- _YOUR ASSIGNMENT_
Put every line of text from all the items below into a JSON list of strings, one string per line, skipping blank lines. Leave the pictures out of the answer.

[Items from a data source]
-*-

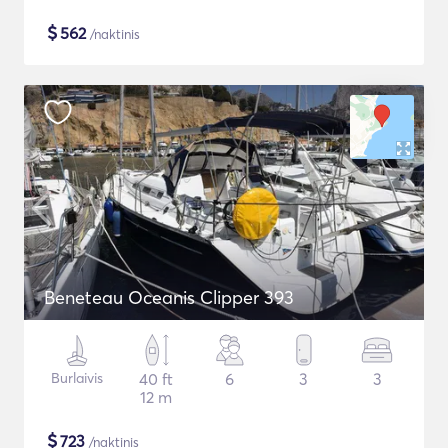
$
562
/naktinis
Beneteau Oceanis Clipper 393
Burlaivis
40 ft
6
3
3
12 m
$
723
/naktinis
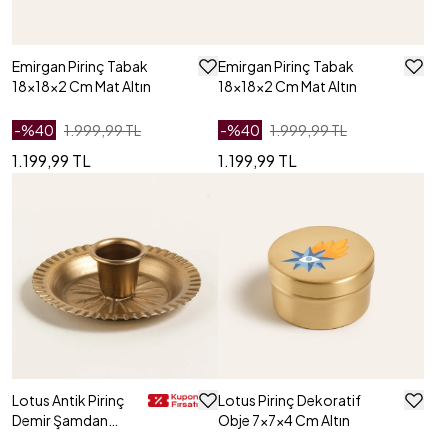
Emirgan Pirinç Tabak
Emirgan Pirinç Tabak
18x18x2 Cm Mat Altın
18x18x2 Cm Mat Altın
-%
40
1.999,99 TL
-%
40
1.999,99 TL
1.199,99 TL
1.199,99 TL
Lotus Antik Pirinç
Lotus Pirinç Dekoratif
Demir Şamdan
Obje 7x7x4 Cm Altın
8.5x3 Cm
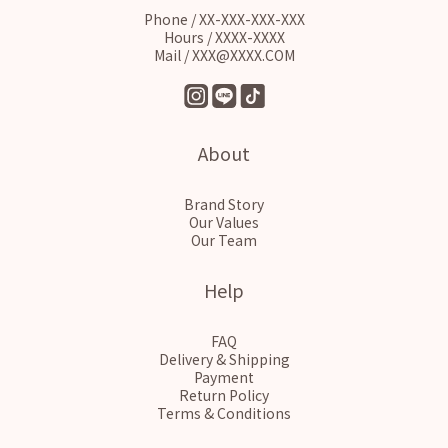
Phone / XX-XXX-XXX-XXX
Hours / XXXX-XXXX
Mail / XXX@XXXX.COM
About
Brand Story
Our Values
Our Team
Help
FAQ
Delivery & Shipping
Payment
Return Policy
Terms & Conditions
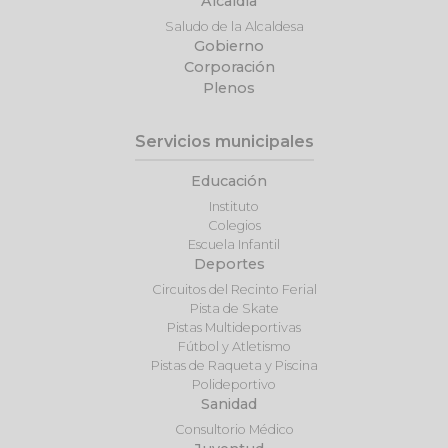
Alcaldía
Saludo de la Alcaldesa
Gobierno
Corporación
Plenos
Servicios municipales
Educación
Instituto
Colegios
Escuela Infantil
Deportes
Circuitos del Recinto Ferial
Pista de Skate
Pistas Multideportivas
Fútbol y Atletismo
Pistas de Raqueta y Piscina
Polideportivo
Sanidad
Consultorio Médico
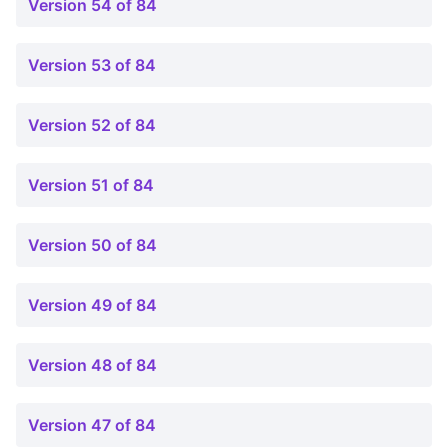
Version 54 of 84
Version 53 of 84
Version 52 of 84
Version 51 of 84
Version 50 of 84
Version 49 of 84
Version 48 of 84
Version 47 of 84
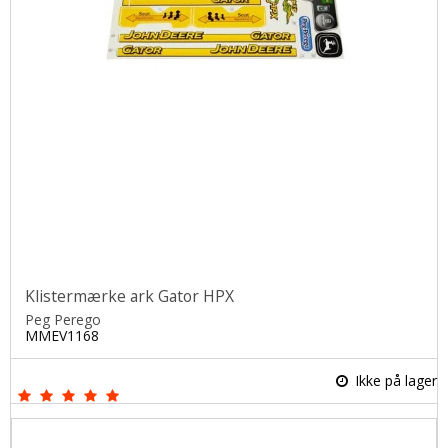
Klistermærke ark Gator HPX
Peg Perego
MMEV1168
Ikke på lager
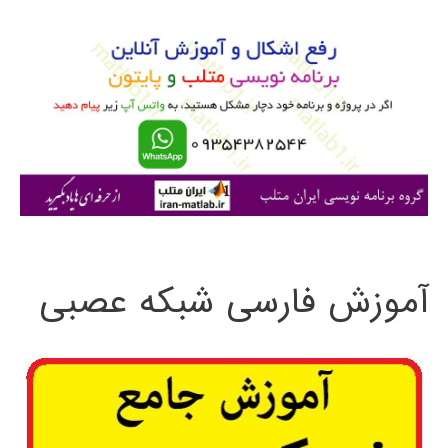
و
ب
ر
ا
ی
:
آموزش فارسی شبکه عصبی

-*-

- _REPLY_
[
  "$",
  "562",
  "/naktinis",
  "Beneteau Oceanis Clipper 393",
  "Burlaivis",
  "40 ft",
  "6",
  "3",
  "3",
  "12 m",
  "$",
  "723",
  "/naktinis",
  "Emirgan Pirinç Tabak",
  "Emirgan Pirinç Tabak",
  "18x18x2 Cm Mat Altın",
  "18x18x2 Cm Mat Altın",
  "-%",
  "40",
  "1.999,99 TL",
  "-%",
  "40",
  "1.999,99 TL",
  "1.199,99 TL",
  "1.199,99 TL",
  "Lotus Antik Pirinç",
  "Lotus Pirinç Dekoratif",
  "Demir Şamdan",
  "Obje 7x7x4 Cm Altın",
  "8.5x3 Cm",
  "Phone / XX-XXX-XXX-XXX",
  "Hours / XXXX-XXXX",
  "Mail / XXX@XXXX.COM",
  "About",
  "Brand Story",
  "Our Values",
  "Our Team",
  "Help",
  "FAQ",
  "Delivery & Shipping",
  "Payment",
  "Return Policy",
  "Terms & Conditions",
  "Alcaldía",
  "Saludo de la Alcaldesa",
  "Gobierno",
  "Corporación",
  "Plenos",
  "Servicios municipales",
  "Educación",
  "Instituto",
  "Colegios",
  "Escuela Infantil",
  "Deportes",
  "Circuitos del Recinto Ferial",
  "Pista de Skate",
  "Pistas Multideportivas",
  "Fútbol y Atletismo",
  "Pistas de Raqueta y Piscina",
  "Polideportivo",
  "Sanidad",
  "Consultorio Médico",
  "Version 54 of 84",
  "Version 53 of 84",
  "Version 52 of 84",
  "Version 51 of 84",
  "Version 50 of 84",
  "Version 49 of 84",
  "Version 48 of 84",
  "Version 47 of 84",
  "Klistermærke ark Gator HPX",
  "Peg Perego",
  "MMEV1168",
  "Ikke på lager",
  "و",
  "ب",
  "ر",
  "ا",
  "ی",
  ":",
  "آموزش فارسی شبکه عصبی"
]